### Task instructions
Restate the records below word for word, and omit the images they hold.

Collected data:
-- -- --
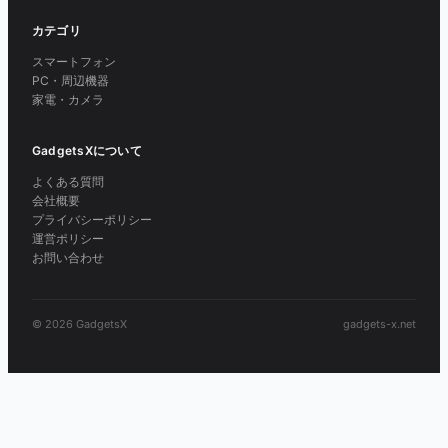
カテゴリ
スマートフォン
PC・周辺機器
家電・カメラ
GadgetsXについて
よくある質問
会社概要
プライバシーポリシー
運営ポリシー
お問い合わせ
© 2026 GadgetsX
gadgets-x.net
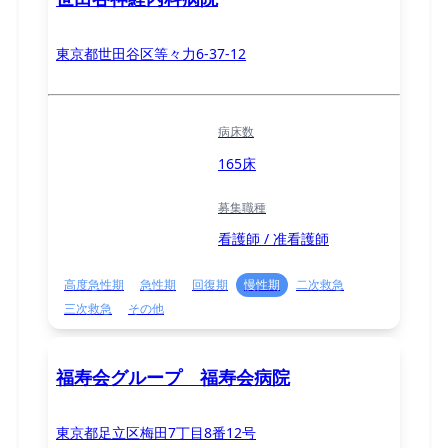
東京都世田谷区等々力6-37-12
病床数
165床
募集職種
看護師 / 准看護師
高度急性期
急性期
回復期
慢性期
二次救急
三次救急
その他
福寿会グループ 福寿会病院
東京都足立区梅田7丁目8番12号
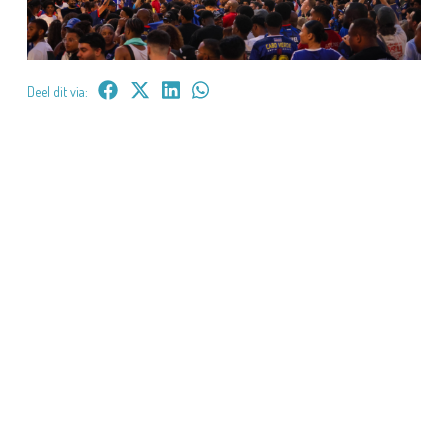
Deel dit via:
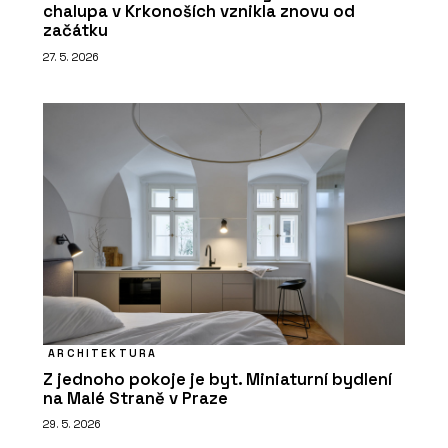
chalupa v Krkonoších vznikla znovu od
začátku
27. 5. 2026
ARCHITEKTURA
Z jednoho pokoje je byt. Miniaturní bydlení
na Malé Straně v Praze
29. 5. 2026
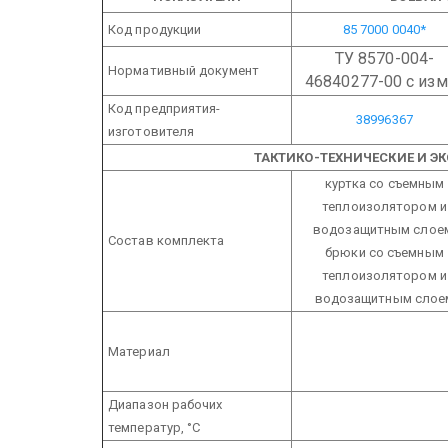
Код продукции
85 7000 0040*
ТУ 8570-004-
Нормативный документ
46840277-00 с изм
Код предприятия-
38996367
изготовителя
ТАКТИКО-ТЕХНИЧЕСКИЕ И Э
куртка со съемным
теплоизолятором и
водозащитным слое
Состав комплекта
брюки со съемным
теплоизолятором и
водозащитным слое
Материал
Диапазон рабочих
температур, °С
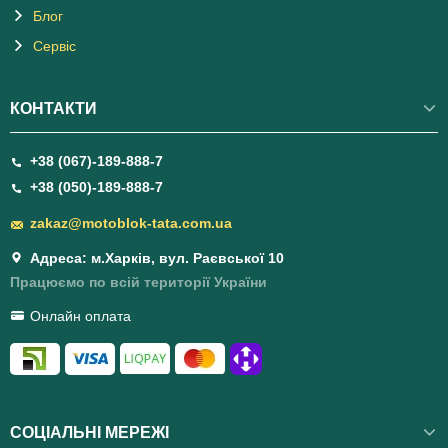
Блог
Сервіс
КОНТАКТИ
+38 (067)-189-888-7
+38 (050)-189-888-7
zakaz@motoblok-tata.com.ua
Адреса: м.Харків, вул. Раєвської 10
Працюємо по всій території України
Онлайн оплата
СОЦІАЛЬНІ МЕРЕЖІ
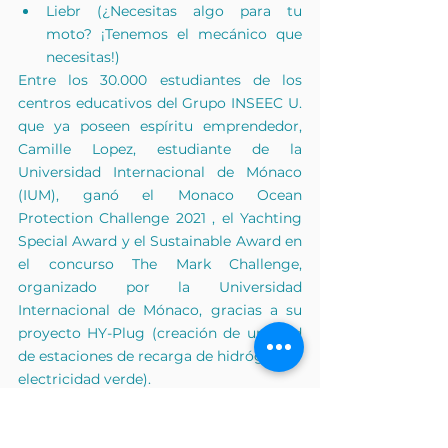
Liebr
(¿Necesitas algo para tu 
moto? ¡Tenemos el mecánico que 
necesitas!)
Entre los 30.000 estudiantes de los 
centros educativos del Grupo INSEEC U. 
que ya poseen espíritu emprendedor, 
Camille Lopez, estudiante de la
Universidad Internacional de Mónaco
(IUM), ganó el
Monaco Ocean 
Protection Challenge 2021
 , el Yachting 
Special Award y el Sustainable Award en 
el 
concurso
The Mark Challenge,
organizado por la Universidad 
Internacional de Mónaco, gracias a su 
proyecto HY-Plug (creación de una red 
de estaciones de recarga de hidrógeno y 
electricidad verde).
Prensa y entrevistas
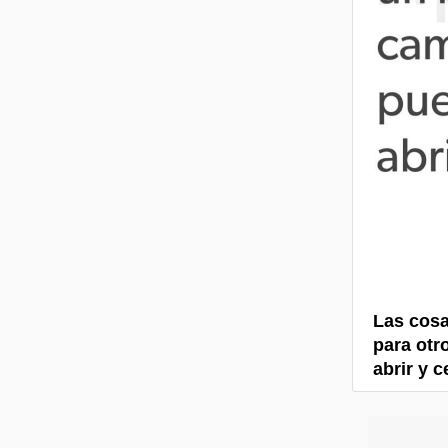
Las cosa
para otr
abrir y c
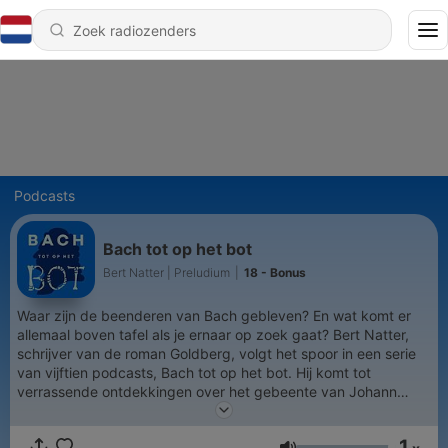
Podcasts
Bach tot op het bot
Bert Natter | Preludium
|
18 - Bonus
Waar zijn de beenderen van Bach gebleven? En wat komt er
allemaal boven tafel als je ernaar op zoek gaat? Bert Natter,
schrijver van de roman Goldberg, volgt het spoor in een serie
van vijftien podcasts, Bach tot op het bot. Hij komt tot
verrassende ontdekkingen over het gebeente van Johann
Sebastian. Ook doet hij een poging om uit te zoeken hoe Bach
tegenover leven en dood stond, waarbij hij stuit op onbekende
1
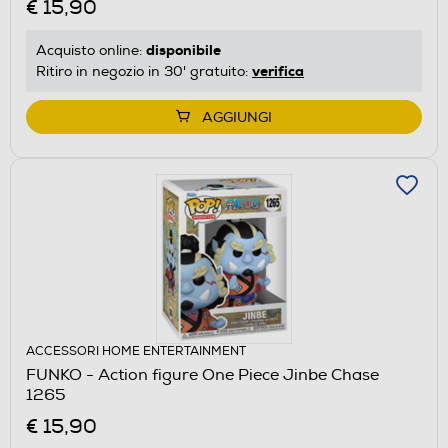
€ 15,90
disponibile
Acquisto online:
verifica
Ritiro in negozio in 30' gratuito:
AGGIUNGI
ACCESSORI HOME ENTERTAINMENT
FUNKO - Action figure One Piece Jinbe Chase
1265
€ 15,90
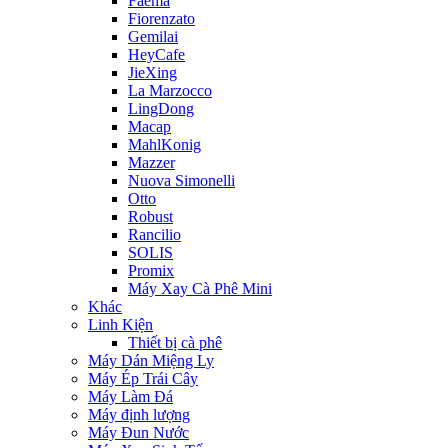
Faema
Fiorenzato
Gemilai
HeyCafe
JieXing
La Marzocco
LingDong
Macap
MahlKonig
Mazzer
Nuova Simonelli
Otto
Robust
Rancilio
SOLIS
Promix
Máy Xay Cà Phê Mini
Khác
Linh Kiện
Thiết bị cà phê
Máy Dán Miệng Ly
Máy Ép Trái Cây
Máy Làm Đá
Máy định lượng
Máy Đun Nước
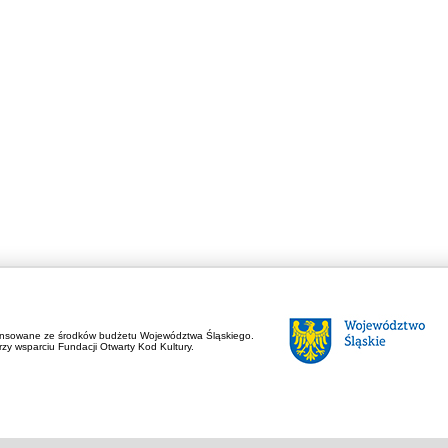
ansowane ze środków budżetu Województwa Śląskiego.
zy wsparciu Fundacji Otwarty Kod Kultury.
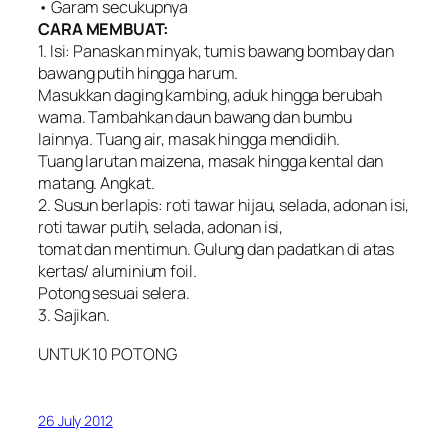
• Garam secukupnya
CARA MEMBUAT:
1. Isi: Panaskan minyak, tumis bawang bombay dan
bawang putih hingga harum.
Masukkan daging kambing, aduk hingga berubah
wama. Tambahkan daun bawang dan bumbu
lainnya. Tuang air, masak hingga mendidih.
Tuang larutan maizena, masak hingga kental dan
matang. Angkat.
2. Susun berlapis: roti tawar hijau, selada, adonan isi,
roti tawar putih, selada, adonan isi,
tomat dan mentimun. Gulung dan padatkan di atas
kertas/ aluminium foil.
Potong sesuai selera.
3. Sajikan.
UNTUK 10 POTONG
26 July 2012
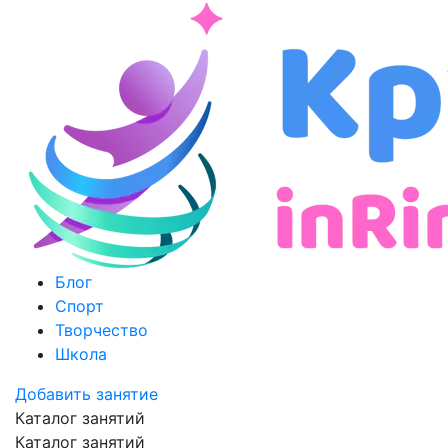
Блог
Спорт
Творчество
Школа
Добавить занятие
Каталог занятий
Каталог занятий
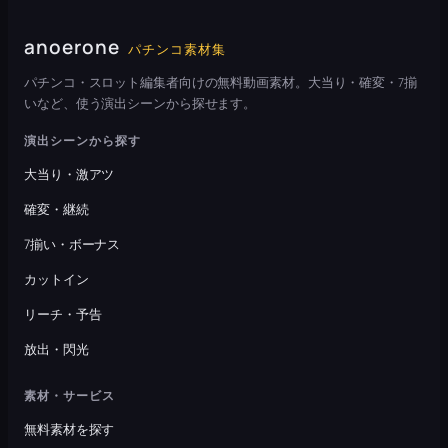
anoerone
パチンコ素材集
パチンコ・スロット編集者向けの無料動画素材。大当り・確変・7揃
いなど、使う演出シーンから探せます。
演出シーンから探す
大当り・激アツ
確変・継続
7揃い・ボーナス
カットイン
リーチ・予告
放出・閃光
素材・サービス
無料素材を探す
-- -- --
### Response to this task
カテゴリ
スマートフォン
PC・周辺機器
家電・カメラ
GadgetsXについて
よくある質問
会社概要
プライバシーポリシー
運営ポリシー
お問い合わせ
© 2026 GadgetsX
gadgets-x.net
東京都世田谷区等々力6-37-12
病床数
165床
募集職種
看護師 / 准看護師
高度急性期
急性期
回復期
慢性期
二次救急
三次救急
その他
福寿会グループ 福寿会病院
東京都足立区梅田7丁目8番12号
Deel dit via:
chalupa v Krkonoších vznikla znovu od
začátku
27. 5. 2026
ARCHITEKTURA
Z jednoho pokoje je byt. Miniaturní bydlení
na Malé Straně v Praze
29. 5. 2026
Код продукции
85 7000 0040*
ТУ 8570-004-
Нормативный документ
46840277-00 с изм
Код предприятия-
38996367
изготовителя
ТАКТИКО-ТЕХНИЧЕСКИЕ И Э
куртка со съемным
теплоизолятором и
водозащитным слое
Состав комплекта
брюки со съемным
теплоизолятором и
водозащитным слое
Материал
Диапазон рабочих
температур, °С
Блог
Сервіс
КОНТАКТИ
+38 (067)-189-888-7
+38 (050)-189-888-7
zakaz@motoblok-tata.com.ua
Адреса: м.Харків, вул. Раєвської 10
Працюємо по всій території України
Онлайн оплата
СОЦІАЛЬНІ МЕРЕЖІ
Liebr
(¿Necesitas algo para tu 
moto? ¡Tenemos el mecánico que 
necesitas!)
Entre los 30.000 estudiantes de los 
centros educativos del Grupo INSEEC U. 
que ya poseen espíritu emprendedor, 
Camille Lopez, estudiante de la
Universidad Internacional de Mónaco
(IUM), ganó el
Monaco Ocean 
Protection Challenge 2021
 , el Yachting 
Special Award y el Sustainable Award en 
el 
concurso
The Mark Challenge,
organizado por la Universidad 
Internacional de Mónaco, gracias a su 
proyecto HY-Plug (creación de una red 
de estaciones de recarga de hidrógeno y 
electricidad verde).
Prensa y entrevistas
Las cosa
para otr
abrir y c
Podcasts
Bach tot op het bot
Bert Natter | Preludium
|
18 - Bonus
Waar zijn de beenderen van Bach gebleven? En wat komt er
allemaal boven tafel als je ernaar op zoek gaat? Bert Natter,
schrijver van de roman Goldberg, volgt het spoor in een serie
van vijftien podcasts, Bach tot op het bot. Hij komt tot
verrassende ontdekkingen over het gebeente van Johann
Sebastian. Ook doet hij een poging om uit te zoeken hoe Bach
tegenover leven en dood stond, waarbij hij stuit op onbekende
1
€ 15,90
disponibile
Acquisto online:
verifica
Ritiro in negozio in 30' gratuito:
AGGIUNGI
ACCESSORI HOME ENTERTAINMENT
FUNKO - Action figure One Piece Jinbe Chase
1265
€ 15,90
Faema
Fiorenzato
Gemilai
HeyCafe
JieXing
La Marzocco
LingDong
Macap
MahlKonig
Mazzer
Nuova Simonelli
Otto
Robust
Rancilio
SOLIS
Promix
Máy Xay Cà Phê Mini
Khác
Linh Kiện
Thiết bị cà phê
Máy Dán Miệng Ly
Máy Ép Trái Cây
Máy Làm Đá
Máy định lượng
Máy Đun Nước
ansowane ze środków budżetu Województwa Śląskiego.
zy wsparciu Fundacji Otwarty Kod Kultury.
• Garam secukupnya
CARA MEMBUAT:
1. Isi: Panaskan minyak, tumis bawang bombay dan
bawang putih hingga harum.
Masukkan daging kambing, aduk hingga berubah
wama. Tambahkan daun bawang dan bumbu
lainnya. Tuang air, masak hingga mendidih.
Tuang larutan maizena, masak hingga kental dan
matang. Angkat.
2. Susun berlapis: roti tawar hijau, selada, adonan isi,
roti tawar putih, selada, adonan isi,
tomat dan mentimun. Gulung dan padatkan di atas
kertas/ aluminium foil.
Potong sesuai selera.
3. Sajikan.
UNTUK 10 POTONG
26 July 2012
Блог
Спорт
Творчество
Школа
Добавить занятие
Каталог занятий
Каталог занятий
anoerone
パチンコ素材集
パチンコ・スロット編集者向けの無料動画素材。大当り・確変・7揃
いなど、使う演出シーンから探せます。
演出シーンから探す
大当り・激アツ
確変・継続
7揃い・ボーナス
カットイン
リーチ・予告
放出・閃光
素材・サービス
無料素材を探す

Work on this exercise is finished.